How can you say that a company like this has changed anything,
much less improved their quality by being ISO 9000 certified?
b) The companies that I know of that were at risk of losing their
certification by LRQA if they didn't address their non-compliances
responded by simply moving to another certification body. This
is a failing of the ISO 9000 world which you did not point out
and probably didn't know about.
Well, I could write
a lot more on this subject but I'll let you go with this: the
problem is really not ISO 9000, it is the way that we deal with
software quality and process. No one wants to pay the real price
of quality, which is to change the way we do things. Consider
how many quality processes, systems, approaches and gurus we have
against the truly rare occurrence of high quality software.
Bob Scheafer also defends the ISO process,
or at least some aspects of it.
I liked your article
and have some comments, but I don't want to look like a fool or
for you to take me as an idiot, so please try to bear with me.
I feel that your problems
with ISO 9000 are more with how it has been implemented, and the
management employee relationship rather than with the intent of
ISO. A "learning organization" (I use quotes around learning organization
because I read the term somewhere and can't remember where) is
one that is supposed to listen to its employees and learn from
its mistakes. That is, if a process is stupid, then the process
should change. Often, management believes it does that when in
fact the relationship is backwards, that is, if the boss makes
the rules, then the rule cannot be stupid. That could be what
you meant when said when you wrote that if a document does not
add quality, then the document should not be written. Aha! If
the process says the document should be written, then automatically
and logically by the boss's definition, that document MUST add
Am I brilliant or
idiotic? (I hope somewhere in-between) I don't believe that ISO
9000 says that stupid documents should be written.
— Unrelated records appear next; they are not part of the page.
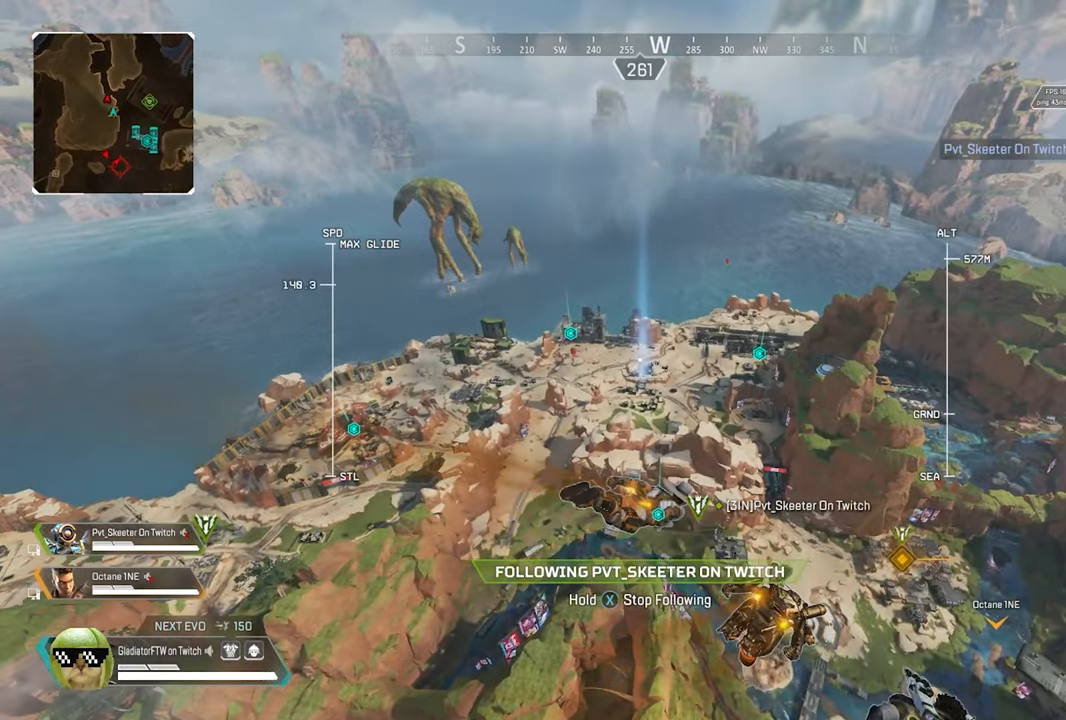
{"buttons": [], "left_stick": "center", "right_stick": "center", "button_events": []}
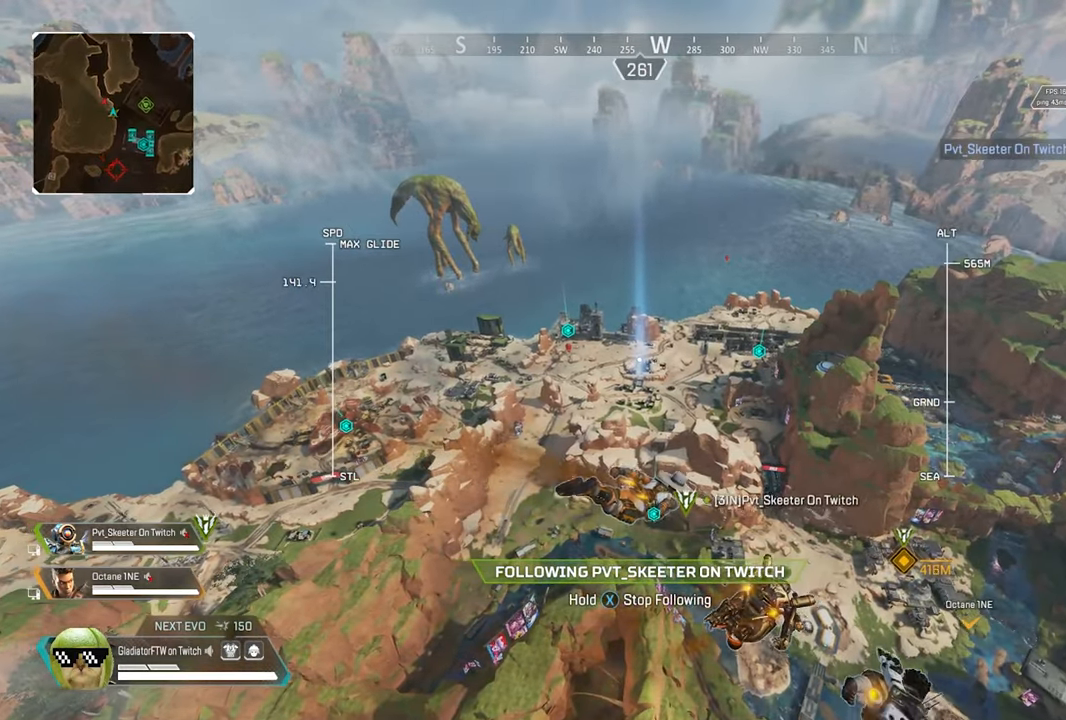
{"buttons": [], "left_stick": "center", "right_stick": "down-right", "button_events": []}
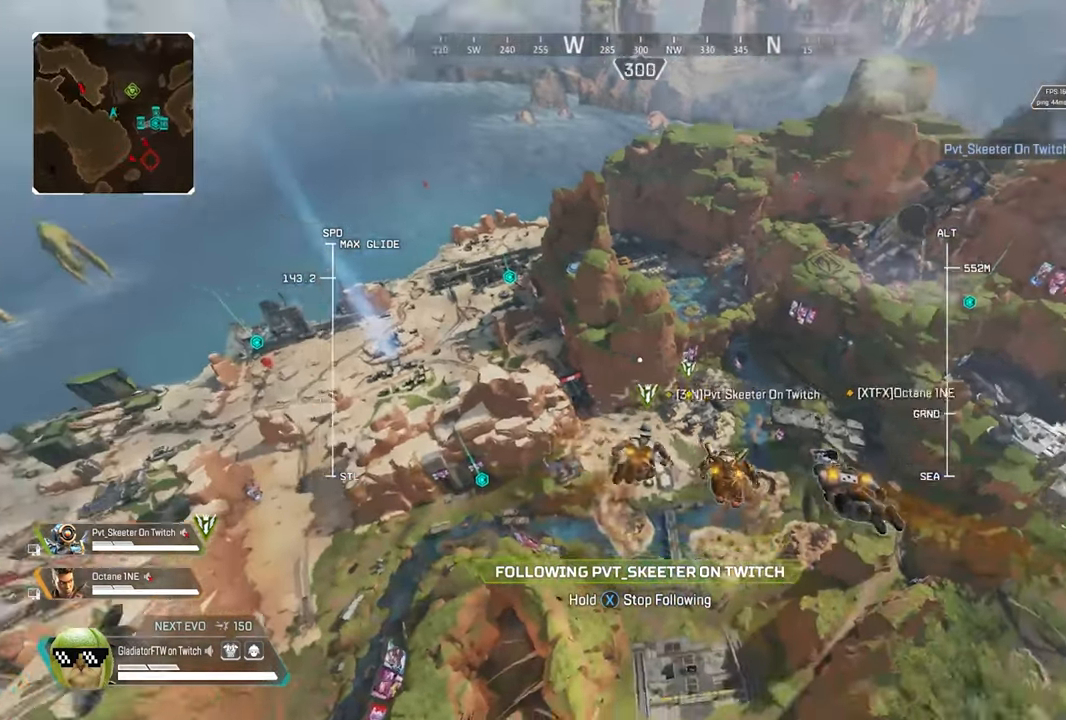
{"buttons": [], "left_stick": "center", "right_stick": "center", "button_events": []}
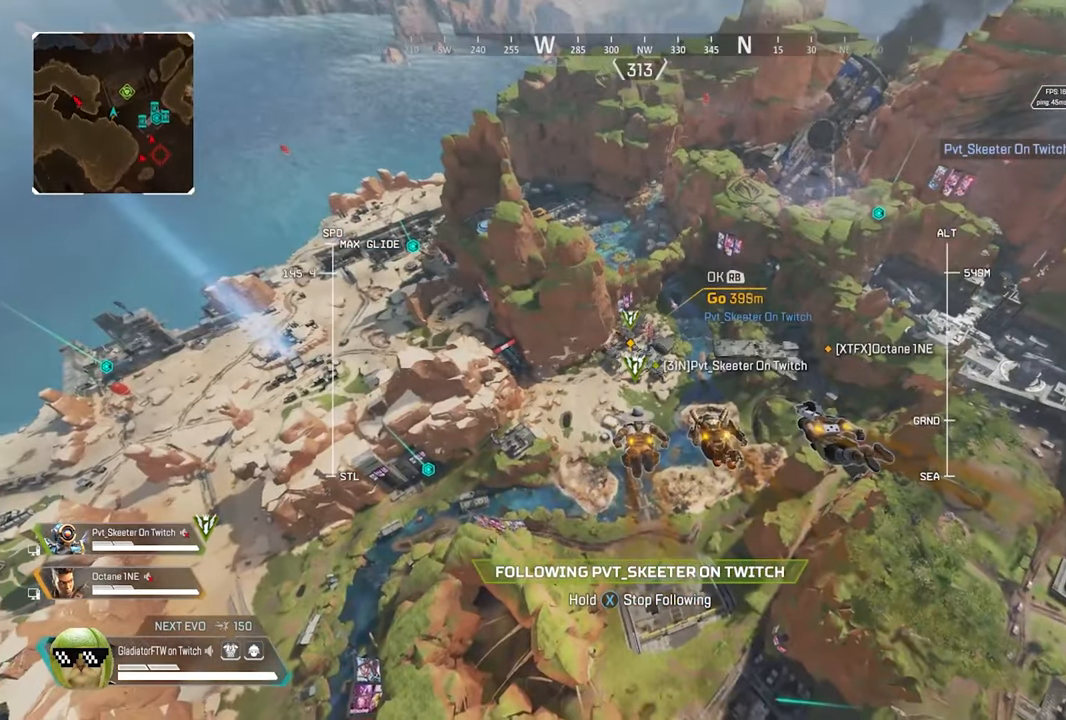
{"buttons": ["X"], "left_stick": "center", "right_stick": "center", "button_events": [[484, "X", "down"]]}
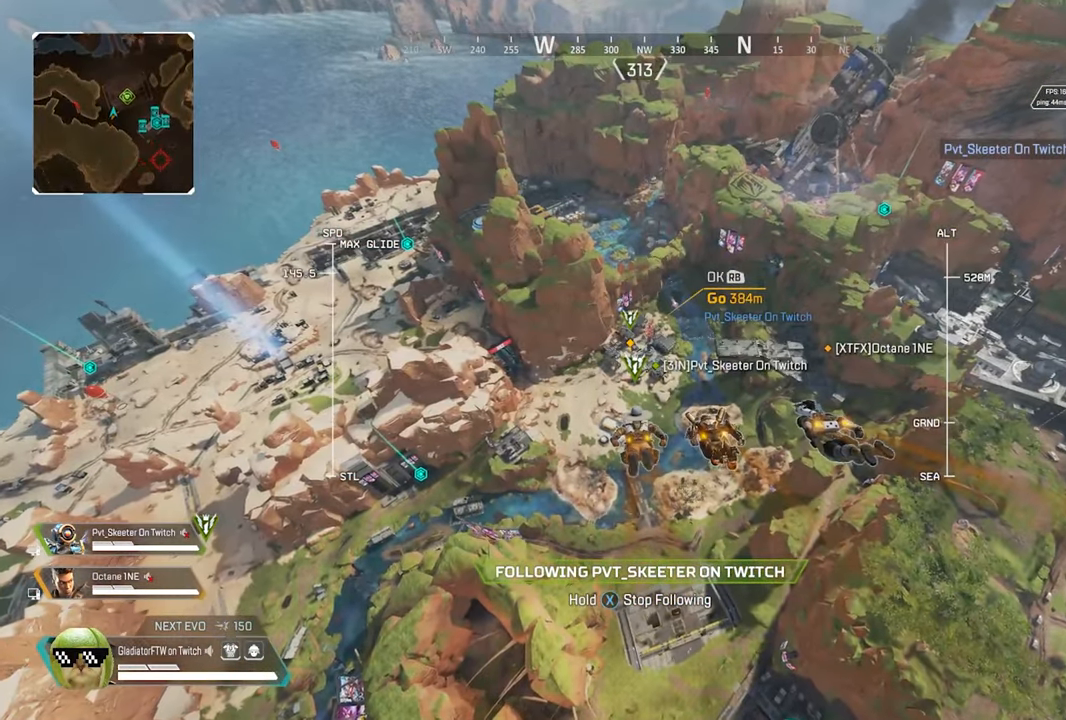
{"buttons": ["X"], "left_stick": "up", "right_stick": "center", "button_events": []}
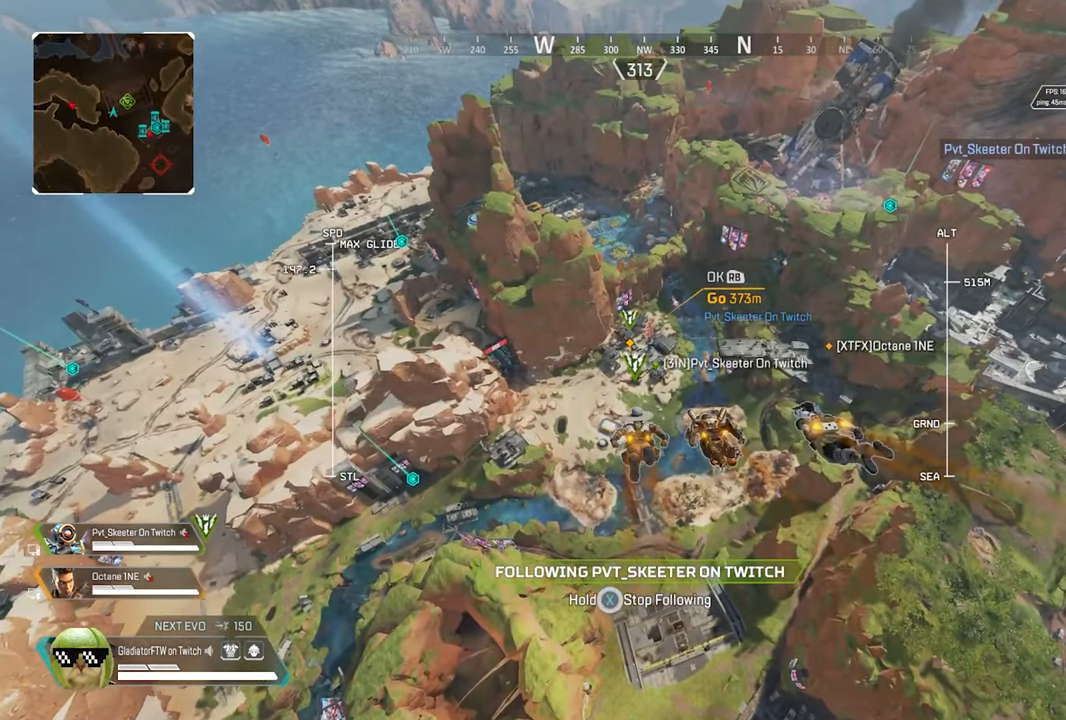
{"buttons": [], "left_stick": "up", "right_stick": "center", "button_events": [[184, "X", "up"]]}
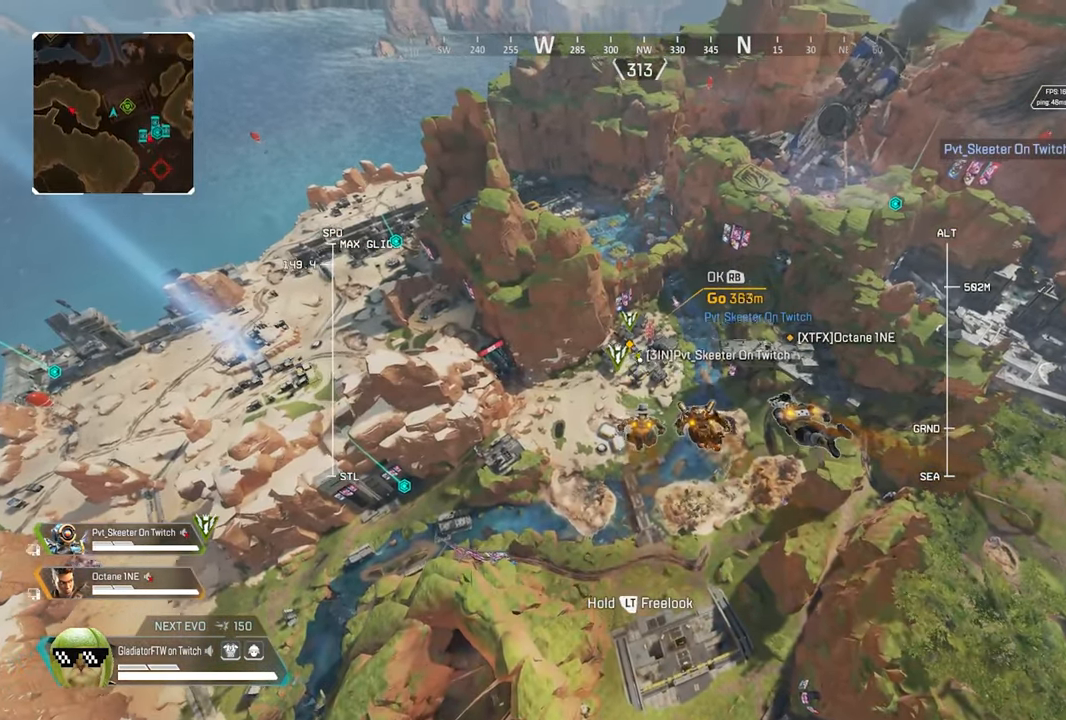
{"buttons": [], "left_stick": "up", "right_stick": "center", "button_events": []}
Finding out
what's stupid is the job of the person who documents the process
(oops, that could be your boss).
I am curious as to
what documents that you dislike exactly are the ones you wrote
I will also point
out (you can't stop me unless you delete this right now) that
your example of writing test cases points to stupidities in the
process, not that the idea of documenting the process itself is
stupid. My rationalization is that there is nothing wrong for
one document to point to another rather than to need to write
the same table, paragraph, whatever twice -- just like using an
html pointer if the documents are on-line. The process could have
been modified to say this. Also, the random number? Anyone could
have provided a tool that created random numbers, and the process
could say "Run the Random number generator, and apply the data
to the test input". The problem is not the process, but the person
who writes the steps in the process. Similarly, applying for unique
document ID's can be automated. If your company does not listen
to its workers as to the best way for work to be done, then the
company deserves what it gets! (And that explains an awful lot
of crap going on, doesn't it)
I also think you are
missing the big picture, that if something fails in the field
miserably, and someone takes the effort to diagnose the problem,
and it points to testing, the tests can be exactly rerun to see
if the problem is in improper testing, or manufacture, or whatever,
but only if there is enough documentation to rerun the test. If
no one will ever need to re-test in the future, or will ever want
proof that something was ever tested, then why not throw out testing
I hope this wasn't
all a dreadful waste of electrons. I am a programmer, not a boss,
and I have to work under process, and some of it yes, sucks, but
I have also seen quality go up when done right. But noooo, there
are no good metrics that measure it. We are not manufacturers
we are artisans and everything we do is unique. Think of process
as the net and court lines in tennis.
I like my letter so
much, I think I will send myself a copy.